- _Exercise details_: Please give an exact transcription of the lines below, from the one that contains "GBC IAC Chair" to the very last, with no other lines.

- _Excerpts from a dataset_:
=== Begin Enclosure ===
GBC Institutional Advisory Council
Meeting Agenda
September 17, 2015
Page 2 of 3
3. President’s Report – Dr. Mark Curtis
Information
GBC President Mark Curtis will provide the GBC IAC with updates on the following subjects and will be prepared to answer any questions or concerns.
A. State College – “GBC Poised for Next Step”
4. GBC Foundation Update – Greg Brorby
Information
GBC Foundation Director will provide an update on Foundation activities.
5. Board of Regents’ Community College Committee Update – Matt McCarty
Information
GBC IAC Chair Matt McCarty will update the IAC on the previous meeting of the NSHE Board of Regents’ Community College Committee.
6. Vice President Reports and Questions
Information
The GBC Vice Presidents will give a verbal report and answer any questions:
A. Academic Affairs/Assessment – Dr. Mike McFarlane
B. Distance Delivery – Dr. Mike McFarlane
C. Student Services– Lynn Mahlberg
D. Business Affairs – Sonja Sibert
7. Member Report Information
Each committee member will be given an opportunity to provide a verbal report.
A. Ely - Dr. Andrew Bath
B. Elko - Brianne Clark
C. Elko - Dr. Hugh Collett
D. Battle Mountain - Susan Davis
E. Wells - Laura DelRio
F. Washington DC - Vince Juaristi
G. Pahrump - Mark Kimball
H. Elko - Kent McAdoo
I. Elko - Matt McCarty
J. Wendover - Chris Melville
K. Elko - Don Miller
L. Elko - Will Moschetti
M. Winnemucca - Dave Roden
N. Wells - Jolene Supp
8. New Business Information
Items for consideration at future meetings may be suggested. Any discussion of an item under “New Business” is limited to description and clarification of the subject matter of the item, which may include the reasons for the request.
=== End Enclosure ===
- _Answer section_:
GBC IAC Chair Matt McCarty will update the IAC on the previous meeting of the NSHE Board of Regents’ Community College Committee.
6. Vice President Reports and Questions
Information
The GBC Vice Presidents will give a verbal report and answer any questions:
A. Academic Affairs/Assessment – Dr. Mike McFarlane
B. Distance Delivery – Dr. Mike McFarlane
C. Student Services– Lynn Mahlberg
D. Business Affairs – Sonja Sibert
7. Member Report Information
Each committee member will be given an opportunity to provide a verbal report.
A. Ely - Dr. Andrew Bath
B. Elko - Brianne Clark
C. Elko - Dr. Hugh Collett
D. Battle Mountain - Susan Davis
E. Wells - Laura DelRio
F. Washington DC - Vince Juaristi
G. Pahrump - Mark Kimball
H. Elko - Kent McAdoo
I. Elko - Matt McCarty
J. Wendover - Chris Melville
K. Elko - Don Miller
L. Elko - Will Moschetti
M. Winnemucca - Dave Roden
N. Wells - Jolene Supp
8. New Business Information
Items for consideration at future meetings may be suggested. Any discussion of an item under “New Business” is limited to description and clarification of the subject matter of the item, which may include the reasons for the request.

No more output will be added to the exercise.